No escritório de Arthur, o advogado ouvia Miguel com atenção. O ambiente era sóbrio, repleto de livros jurídicos e o cheiro característico de papel antigo. Arthur, um homem de meia-idade com uma barba bem aparada e um olhar inteligente, assentiu em alguns pontos.

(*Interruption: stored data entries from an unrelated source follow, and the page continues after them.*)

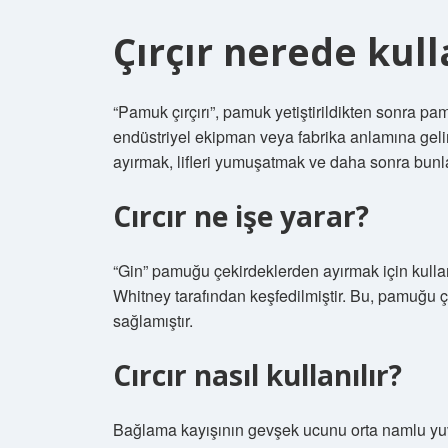
Çırçır nerede kull
“Pamuk çırçırı”, pamuk yetiştirildikten sonra pamu
endüstriyel ekipman veya fabrika anlamına geli
ayırmak, lifleri yumuşatmak ve daha sonra bunları
Cırcır ne işe yarar?
“Gin” pamuğu çekirdeklerden ayırmak için kullanı
Whitney tarafından keşfedilmiştir. Bu, pamuğu ç
sağlamıştır.
Cırcır nasıl kullanılır?
Bağlama kayışının gevşek ucunu orta namlu yuv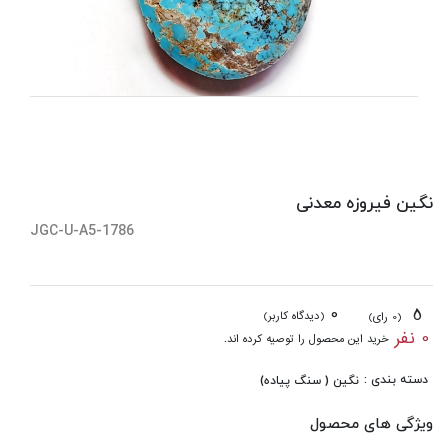
نگین فیروزه معدنی
JGC-U-A5-1786
0
5
(دیدگاه کاربر)
(0 رای)
0 نفر
خرید این محصول را توصیه کرده اند.
دسته بندی :
نگین ( سنگ پیاده)
ویژگی های محصول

"Entendo, Miguel. A situação é delicada. Sofia parece ter orquestrado uma campanha de manipulação e assédio. Precisamos documentar tudo. Cada ameaça, cada tentativa de chantagem. E o sequestro, claro, é um crime grave." Arthur fez uma pausa, a testa franzida em concentração. "Eu posso te ajudar a iniciar um processo criminal contra ela. Mas precisamos de provas. E para isso, precisamos ser metódicos. Se você puder me fornecer qualquer material que tenha, eu posso começar a analisar."
Miguel explicou sobre as cartas, sobre a conversa onde Sofia admitiu ter manipulado sua família e sobre os planos para reunir mais informações. Arthur escutou tudo, fazendo anotações precisas.
"O ponto que Helena levantou sobre as manipulações dela no passado de sua família adotiva é crucial", Arthur disse. "Se pudermos provar que ela agiu com má intenção para te prejudicar ou para prejudicar sua relação com eles, isso pode aumentar a gravidade das acusações. E pode enfraquecê-la significativamente. Precisamos de um caso sólido, Miguel. Algo que não possa ser contestado."
Os dois homens passaram horas discutindo estratégias, definindo os próximos passos legais. A sensação de impotência que Miguel sentia começava a ser substituída por uma determinação fria. Ele não era mais uma vítima do passado; estava lutando para proteger seu futuro.
Enquanto isso, Helena conversava com dona Elvira em um café discreto. A senhora, com sua rede de contatos impressionante, já havia feito algumas ligações.
"Meu informante, o Zé", dona Elvira explicou, um brilho nos olhos. "Ele tem ouvidos em todos os lugares. Ele me disse que Sofia anda se gabando por aí de ter 'resolvido' seus problemas com você e Miguel. Que ela estava acima da lei. Isso é arrogância, minha querida. E arrogância cega."
"Ela não imagina o que estamos planejando", Helena disse, sentindo uma pontada de satisfação.
"Exatamente. Ela acha que você é uma presa fácil. Mas você não é. E Miguel também não. Vocês têm a força do amor e a determinação de quem não tem mais nada a perder. Isso é um poder perigoso para alguém como ela." Dona Elvira colocou a mão sobre a de Helena. "Vamos desmascarar essa cobra, Helena. Juntas."
A teia de Sofia, construída com mentiras e manipulações, começava a ser desvendada. Com Arthur cuidando da parte legal e dona Elvira desenterrando segredos, Helena e Miguel sentiam que, pela primeira vez desde que Sofia entrara em suas vidas, eles tinham uma chance real de lutar e vencer. A luta seria árdua, mas eles não estavam mais sozinhos.